TASK ITEM »
The expected response consists solely of the lines from the line with "STATE SOURCES | | | | | |" through the last line of the material below, copied exactly.

EXERCISE MATERIALS »
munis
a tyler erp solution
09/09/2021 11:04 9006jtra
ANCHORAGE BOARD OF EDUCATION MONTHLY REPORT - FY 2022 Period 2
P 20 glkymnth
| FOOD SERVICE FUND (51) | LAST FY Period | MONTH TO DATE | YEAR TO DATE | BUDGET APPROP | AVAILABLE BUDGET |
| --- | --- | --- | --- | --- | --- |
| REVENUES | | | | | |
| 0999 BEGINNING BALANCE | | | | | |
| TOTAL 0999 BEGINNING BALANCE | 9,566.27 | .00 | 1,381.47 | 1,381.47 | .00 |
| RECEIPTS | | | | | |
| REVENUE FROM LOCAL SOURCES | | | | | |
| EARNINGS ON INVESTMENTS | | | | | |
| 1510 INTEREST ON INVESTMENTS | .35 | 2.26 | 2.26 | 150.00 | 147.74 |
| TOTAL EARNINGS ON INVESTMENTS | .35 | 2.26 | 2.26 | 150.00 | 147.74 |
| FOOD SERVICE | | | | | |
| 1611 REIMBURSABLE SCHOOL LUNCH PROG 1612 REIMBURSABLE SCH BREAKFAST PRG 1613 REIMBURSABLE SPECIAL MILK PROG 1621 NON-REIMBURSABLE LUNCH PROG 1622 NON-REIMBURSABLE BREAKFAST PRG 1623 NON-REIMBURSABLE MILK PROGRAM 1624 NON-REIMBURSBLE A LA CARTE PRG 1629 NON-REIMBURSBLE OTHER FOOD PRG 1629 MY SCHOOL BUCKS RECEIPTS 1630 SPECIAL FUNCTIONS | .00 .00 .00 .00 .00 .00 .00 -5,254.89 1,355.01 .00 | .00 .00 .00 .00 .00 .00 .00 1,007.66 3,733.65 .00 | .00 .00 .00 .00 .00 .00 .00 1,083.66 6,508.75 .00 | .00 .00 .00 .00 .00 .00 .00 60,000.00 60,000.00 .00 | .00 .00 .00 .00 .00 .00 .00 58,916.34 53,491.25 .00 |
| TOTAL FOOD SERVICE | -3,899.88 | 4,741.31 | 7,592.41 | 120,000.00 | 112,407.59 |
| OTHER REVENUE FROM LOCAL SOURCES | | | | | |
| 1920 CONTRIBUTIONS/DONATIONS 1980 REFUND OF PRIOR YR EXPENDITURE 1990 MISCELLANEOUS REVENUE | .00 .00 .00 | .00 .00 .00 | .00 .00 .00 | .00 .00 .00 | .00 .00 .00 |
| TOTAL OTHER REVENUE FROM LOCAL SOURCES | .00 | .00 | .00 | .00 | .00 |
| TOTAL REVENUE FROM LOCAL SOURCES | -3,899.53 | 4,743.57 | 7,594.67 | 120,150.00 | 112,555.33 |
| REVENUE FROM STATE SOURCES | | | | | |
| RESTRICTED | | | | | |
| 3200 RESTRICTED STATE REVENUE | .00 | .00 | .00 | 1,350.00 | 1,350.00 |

REPLY TO THE TASK »
| REVENUE FROM STATE SOURCES | | | | | |
| RESTRICTED | | | | | |
| 3200 RESTRICTED STATE REVENUE | .00 | .00 | .00 | 1,350.00 | 1,350.00 |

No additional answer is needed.